EXERCISE BRIEF
Rewrite the records below, starting at the line that contains "In the position" and continuing through the end of the records, with every "wooden chair" changed to "wooden stool" and nothing else altered. Leave the pictures out of your version.

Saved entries
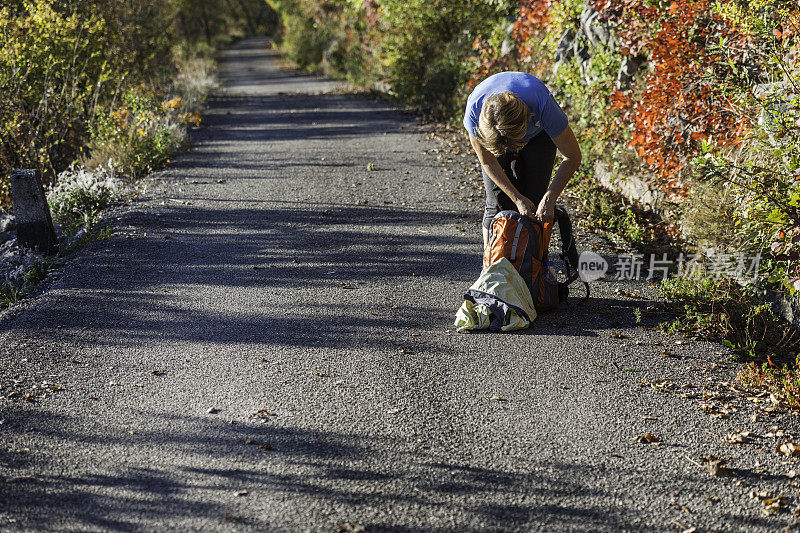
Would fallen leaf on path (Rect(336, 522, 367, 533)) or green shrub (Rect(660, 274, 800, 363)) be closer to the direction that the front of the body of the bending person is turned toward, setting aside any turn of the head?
the fallen leaf on path

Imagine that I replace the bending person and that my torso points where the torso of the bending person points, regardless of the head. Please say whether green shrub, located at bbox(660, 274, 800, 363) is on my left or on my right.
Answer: on my left

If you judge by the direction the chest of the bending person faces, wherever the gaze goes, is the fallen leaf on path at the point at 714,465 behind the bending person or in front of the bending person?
in front

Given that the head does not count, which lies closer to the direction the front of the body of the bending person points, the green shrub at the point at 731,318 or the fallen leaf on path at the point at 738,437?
the fallen leaf on path

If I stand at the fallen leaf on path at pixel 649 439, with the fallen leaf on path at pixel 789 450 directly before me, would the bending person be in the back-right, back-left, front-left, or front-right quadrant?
back-left

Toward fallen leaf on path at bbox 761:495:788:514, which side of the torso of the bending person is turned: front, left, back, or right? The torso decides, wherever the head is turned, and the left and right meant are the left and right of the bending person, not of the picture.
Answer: front

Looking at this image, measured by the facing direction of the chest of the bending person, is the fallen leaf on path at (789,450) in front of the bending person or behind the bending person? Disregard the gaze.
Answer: in front

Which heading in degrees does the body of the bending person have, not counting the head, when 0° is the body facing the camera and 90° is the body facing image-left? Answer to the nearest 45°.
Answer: approximately 0°

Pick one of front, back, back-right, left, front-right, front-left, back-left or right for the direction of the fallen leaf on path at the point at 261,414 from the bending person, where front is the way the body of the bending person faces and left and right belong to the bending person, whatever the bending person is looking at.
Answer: front-right
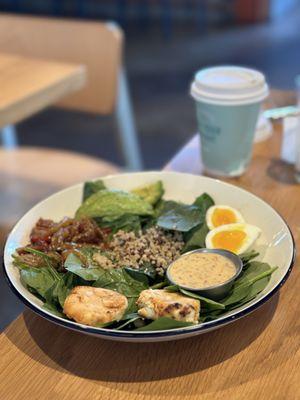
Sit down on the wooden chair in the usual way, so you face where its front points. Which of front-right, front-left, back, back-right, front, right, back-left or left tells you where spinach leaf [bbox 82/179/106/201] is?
front-left

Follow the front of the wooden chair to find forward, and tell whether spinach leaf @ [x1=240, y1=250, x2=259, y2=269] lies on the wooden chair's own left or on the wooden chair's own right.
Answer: on the wooden chair's own left

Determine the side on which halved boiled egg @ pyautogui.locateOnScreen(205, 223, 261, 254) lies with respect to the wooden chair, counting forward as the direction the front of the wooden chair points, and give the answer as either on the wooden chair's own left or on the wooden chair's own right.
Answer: on the wooden chair's own left

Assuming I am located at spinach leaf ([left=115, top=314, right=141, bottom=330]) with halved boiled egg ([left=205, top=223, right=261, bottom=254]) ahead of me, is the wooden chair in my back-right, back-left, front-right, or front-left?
front-left

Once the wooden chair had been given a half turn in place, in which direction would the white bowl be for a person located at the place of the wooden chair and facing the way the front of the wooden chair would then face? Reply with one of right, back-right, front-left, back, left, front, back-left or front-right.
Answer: back-right

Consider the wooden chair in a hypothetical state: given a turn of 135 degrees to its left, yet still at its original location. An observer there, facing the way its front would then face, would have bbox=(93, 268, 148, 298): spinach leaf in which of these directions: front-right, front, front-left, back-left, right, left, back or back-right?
right

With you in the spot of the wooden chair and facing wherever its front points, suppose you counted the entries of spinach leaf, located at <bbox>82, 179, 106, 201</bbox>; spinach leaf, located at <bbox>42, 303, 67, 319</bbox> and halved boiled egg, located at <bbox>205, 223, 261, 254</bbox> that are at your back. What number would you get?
0

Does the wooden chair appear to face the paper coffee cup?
no

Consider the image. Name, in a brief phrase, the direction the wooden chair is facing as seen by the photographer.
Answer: facing the viewer and to the left of the viewer

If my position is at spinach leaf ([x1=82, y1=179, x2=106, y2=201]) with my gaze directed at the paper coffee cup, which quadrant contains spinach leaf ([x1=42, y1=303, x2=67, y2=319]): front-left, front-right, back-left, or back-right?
back-right

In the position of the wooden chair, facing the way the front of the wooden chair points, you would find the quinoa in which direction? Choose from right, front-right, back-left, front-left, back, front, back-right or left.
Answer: front-left

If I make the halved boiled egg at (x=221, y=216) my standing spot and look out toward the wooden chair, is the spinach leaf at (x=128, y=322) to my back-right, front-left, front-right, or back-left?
back-left

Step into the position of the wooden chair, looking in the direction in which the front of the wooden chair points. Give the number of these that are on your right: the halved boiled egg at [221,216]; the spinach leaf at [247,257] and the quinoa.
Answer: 0

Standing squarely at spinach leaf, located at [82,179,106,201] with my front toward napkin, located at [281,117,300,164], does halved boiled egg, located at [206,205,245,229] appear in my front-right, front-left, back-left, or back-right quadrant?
front-right

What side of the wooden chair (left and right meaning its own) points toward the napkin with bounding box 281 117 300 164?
left

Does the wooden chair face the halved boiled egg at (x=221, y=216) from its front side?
no

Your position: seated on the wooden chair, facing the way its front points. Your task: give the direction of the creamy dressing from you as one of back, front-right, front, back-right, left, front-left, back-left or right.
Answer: front-left
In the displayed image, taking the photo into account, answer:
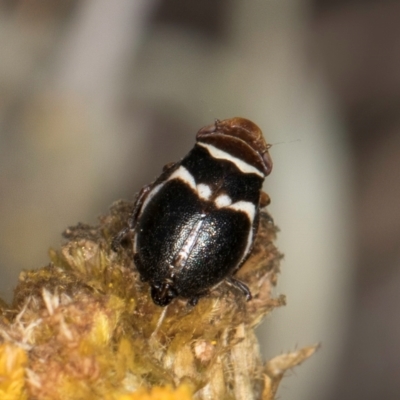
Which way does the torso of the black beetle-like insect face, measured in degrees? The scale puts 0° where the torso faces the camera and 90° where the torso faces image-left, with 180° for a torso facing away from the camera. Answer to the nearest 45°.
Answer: approximately 225°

TASK OUTPUT
In the position of the wooden stool, facing the way the front of the wooden stool points, you would find the quinoa in which direction? Choose from right, front-right, back-left, front-left, back, front, back-right or left.
Answer: front-left

If I make the halved boiled egg at (x=221, y=216) my standing spot and look out toward the wooden stool, is the spinach leaf at (x=128, y=322) to my back-right, front-left, front-right, or back-left?
back-left

Step into the position of the wooden stool, looking in the direction in which the front of the wooden stool points. Give the number of these that are on your right: the halved boiled egg at [221,216]; the spinach leaf at [247,257] and the quinoa.
Answer: 0

Standing squarely at spinach leaf, located at [82,179,106,201] with my front toward napkin, located at [281,117,300,164], does halved boiled egg, located at [206,205,245,229] appear in my front-right, front-left, back-left, or back-right quadrant?
front-right

What side of the wooden stool (left and right meaning its own) points toward the napkin with bounding box 281 117 300 164?
left

Does the wooden stool face the halved boiled egg at (x=221, y=216) from its front side?
no

Your position: seated on the wooden stool, facing the way its front points. Your task: give the direction of the creamy dressing from you as one of back, front-right, front, back-right, left, front-left, back-left or right.
Answer: front-left
In the displayed image, taking the photo into account, answer:
Which way does the torso of the black beetle-like insect face, measured in degrees? The scale puts 0° where the torso faces the camera and 90° where the torso faces image-left, with 180° for a torso facing away from the camera. Answer to the nearest 45°.
Answer: approximately 225°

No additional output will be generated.